Influencer marketing 2017’den bu yana pazarlama stratejimizde yer alıyor. Bu alandaki potansiyeli çok erken gördük ve global başarılı örnekleri detaylı biçimde inceledik. Paylaşım bazlı ve sabit ödemeye dayalı, az sayıda influencer’ın dahil olduğu uygulamalarda influencer’lar istediği doğallıkta ve etkide içerik üretemiyor, markanın da beklediği ziyaret ve satışlar gelmiyordu. Spesifik konularda uzmanlaşmış ve kitlesiyle çok iyi bağ kurmuş influencer’ları bulmak da sorundu. Bu tespitlerden yola çıkarak, onbinlerce influencer’ın dahil olduğu, ölçülebilir ve kapsayıcı bir sistem kurduk. Kurduğumuz sistemde influencer’lar günlük performanslarını, kitlesinin hangi kategoriye ve ürün gruplarına ilgisi olduğunu görebiliyor, takipçi kitlesiyle ilgili detaylara hâkim olabiliyor. Sorusu olduğunda influencer’lara özel chatbot ve canlı yardım üzerinden çözüm sağlayabiliyor. Ayrıca influencer’larımızla takipçilerinin neleri satın alabileceğine dair günlük tavsiyeler de paylaşıyoruz. Bu sistemin sonucu olarak EMEA bölgesinin en geniş influencer ağına sahibiz ve bunu daha da ileriye taşımak için çalışıyoruz.
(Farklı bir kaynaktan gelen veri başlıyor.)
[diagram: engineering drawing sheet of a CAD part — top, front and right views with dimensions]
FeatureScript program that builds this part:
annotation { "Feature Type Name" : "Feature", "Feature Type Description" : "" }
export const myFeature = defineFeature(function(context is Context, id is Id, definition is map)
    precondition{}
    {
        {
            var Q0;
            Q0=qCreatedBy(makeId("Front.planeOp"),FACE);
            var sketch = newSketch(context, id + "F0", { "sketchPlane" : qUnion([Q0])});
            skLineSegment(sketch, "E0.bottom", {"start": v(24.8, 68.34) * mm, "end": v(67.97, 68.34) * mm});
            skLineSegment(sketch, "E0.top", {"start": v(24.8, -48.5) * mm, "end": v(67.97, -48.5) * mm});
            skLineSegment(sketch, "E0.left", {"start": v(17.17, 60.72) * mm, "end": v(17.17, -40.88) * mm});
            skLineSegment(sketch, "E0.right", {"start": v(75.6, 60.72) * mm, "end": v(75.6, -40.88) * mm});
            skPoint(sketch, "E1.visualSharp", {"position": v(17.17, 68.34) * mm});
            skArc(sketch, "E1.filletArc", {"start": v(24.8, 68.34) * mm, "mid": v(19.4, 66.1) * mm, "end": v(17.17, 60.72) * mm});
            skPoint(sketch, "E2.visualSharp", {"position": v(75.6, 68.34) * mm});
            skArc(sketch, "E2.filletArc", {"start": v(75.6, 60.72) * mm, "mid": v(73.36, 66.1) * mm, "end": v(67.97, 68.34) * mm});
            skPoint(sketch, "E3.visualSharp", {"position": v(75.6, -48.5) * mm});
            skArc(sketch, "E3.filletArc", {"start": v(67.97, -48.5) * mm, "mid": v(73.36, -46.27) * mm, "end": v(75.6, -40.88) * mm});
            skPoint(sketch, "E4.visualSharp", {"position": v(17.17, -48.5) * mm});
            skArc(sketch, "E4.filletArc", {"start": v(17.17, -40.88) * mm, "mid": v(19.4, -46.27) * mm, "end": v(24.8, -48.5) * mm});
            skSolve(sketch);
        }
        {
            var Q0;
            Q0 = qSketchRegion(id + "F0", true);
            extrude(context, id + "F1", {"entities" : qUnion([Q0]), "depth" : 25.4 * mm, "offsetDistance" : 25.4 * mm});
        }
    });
Sistemin sürdürülebilirliği için Trendyol Influencer Akademi’yi kurduk. Influencer’lara etkili içerik üretimi, global pazardaki ve e-ticaretteki gelişmeler, yeni regülasyonlar gibi konularda eğitimler veriyoruz. Facebook işbirliğinde gerçekleştirdiğimiz “Creator Marketing Accelerator” programıyla da içerik üreticilerine destek oluyoruz. Instagram işbirliğinde, Türkiye’nin ilk ve en büyük Reels yarışmasını gerçekleştirdik. 230 binden fazla satıcımızı 20 bine yakın influencer’la etkileşime geçirebileceğimiz yeni çözümler üzerinde çalışıyoruz. Hedefimiz, müşterimize en iyi alışveriş deneyimini sunarken ekosistem içindeki iş ortaklarımızın işlerini geliştirmelerini sağlamak.